How To Declutter Without Remorse

A reader writes, asking how they can declutter without getting rid of things they will want later.

Great question. Let’s get one thing out of the way first. Most people think that decluttering is only done during spring cleaning. But the concept of spring cleaning does not make any sense at all. Spring is when you go outside and get your garden ready to plant and refresh the landscape. You take a big gulp of clean fresh air after being in the house all winter, and you want to stay outdoors.

The right time to do a major “spring” clean is when you are stuck in the house. Winter absolutely is the best time to look around the house and clean top to bottom, and get rid of what you don’t need. Especially after the holidays and before the new year. Why not start out the new year with some decluttering?
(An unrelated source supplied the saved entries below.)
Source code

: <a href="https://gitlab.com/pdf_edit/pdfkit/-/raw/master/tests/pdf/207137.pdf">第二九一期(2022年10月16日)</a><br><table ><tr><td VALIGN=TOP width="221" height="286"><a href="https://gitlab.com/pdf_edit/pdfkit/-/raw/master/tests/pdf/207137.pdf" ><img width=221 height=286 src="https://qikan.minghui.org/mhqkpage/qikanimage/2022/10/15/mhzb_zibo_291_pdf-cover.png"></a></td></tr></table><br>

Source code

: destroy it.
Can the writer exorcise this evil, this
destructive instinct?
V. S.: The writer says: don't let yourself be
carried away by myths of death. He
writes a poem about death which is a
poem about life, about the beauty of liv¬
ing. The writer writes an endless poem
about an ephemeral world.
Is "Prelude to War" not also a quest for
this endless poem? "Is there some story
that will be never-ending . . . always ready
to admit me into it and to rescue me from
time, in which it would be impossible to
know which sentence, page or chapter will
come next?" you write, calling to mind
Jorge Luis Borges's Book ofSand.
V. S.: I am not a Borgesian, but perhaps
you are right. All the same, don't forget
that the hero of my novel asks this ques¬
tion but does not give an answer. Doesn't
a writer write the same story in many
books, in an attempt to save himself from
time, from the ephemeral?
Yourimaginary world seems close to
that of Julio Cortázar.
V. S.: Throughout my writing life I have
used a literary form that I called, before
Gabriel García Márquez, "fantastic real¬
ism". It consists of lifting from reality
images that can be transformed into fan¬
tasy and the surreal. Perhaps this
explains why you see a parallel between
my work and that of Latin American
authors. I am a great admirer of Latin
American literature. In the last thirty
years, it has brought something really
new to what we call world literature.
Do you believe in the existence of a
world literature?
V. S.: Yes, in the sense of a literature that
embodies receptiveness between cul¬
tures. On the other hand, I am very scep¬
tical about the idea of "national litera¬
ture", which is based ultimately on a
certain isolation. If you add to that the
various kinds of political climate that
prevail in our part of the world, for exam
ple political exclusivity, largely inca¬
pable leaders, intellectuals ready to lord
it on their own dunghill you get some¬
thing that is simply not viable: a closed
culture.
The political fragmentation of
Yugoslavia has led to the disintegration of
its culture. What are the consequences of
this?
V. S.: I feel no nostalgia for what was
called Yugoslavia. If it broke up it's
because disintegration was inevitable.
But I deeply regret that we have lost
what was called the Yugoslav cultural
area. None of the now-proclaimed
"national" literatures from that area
The first thing to do is to figure out what you are happy with and what you are not happy with. One of the reasons that Marie Kondo’s book on tidying up is so popular is that she tells readers to get rid of things they are not “delighted” with. In other words, you should feel a connection with each of your material possessions. The problem with this method is that what delighted you five years ago may not delight you now.

Here’s where to begin.

  • Set aside some quiet time to stand in each room of your home with a notebook. Let the scene soak in. Is everything you see contributing to the overall picture of beauty and function? What is extra, what is missing, what is out of sync? Write down what you see. When you have completed this exercise, you may find yourself calling the charity truck for a pickup. Don’t do more than one or two rooms at a time, or you’ll feel overwhelmed.
  • Mental approach or attitude. It’s not what organizers you buy, it’s being disciplined about only keeping what you use and love.
  • When you feel that your world is organized and where you want it, keep it that way. To do this, clean as you go and put things where they belong immediately after using them. Rather than putting lots of little things in organizers or keeping them out in view, put them away in drawers, cabinets, or trunks. Yes, you CAN teach children to do this.
  • Make constant decisions about what delights you, and only keep those things. If this scares you, then put things in a closet for a few weeks to experience what it’s like without it. You can always pull it back out if you really love it.
  • If you’re really nervous about making decluttering mistakes, spend the money to put it in storage. See how you feel.
  • Never feel bad about spending money on new setups, layouts, etc. Over time we change what we think of our things.

Don’t look back. You’re going to make some mistakes. Remind yourself it’s a material world, the real gifts and possessions you have are in your mind’s eye.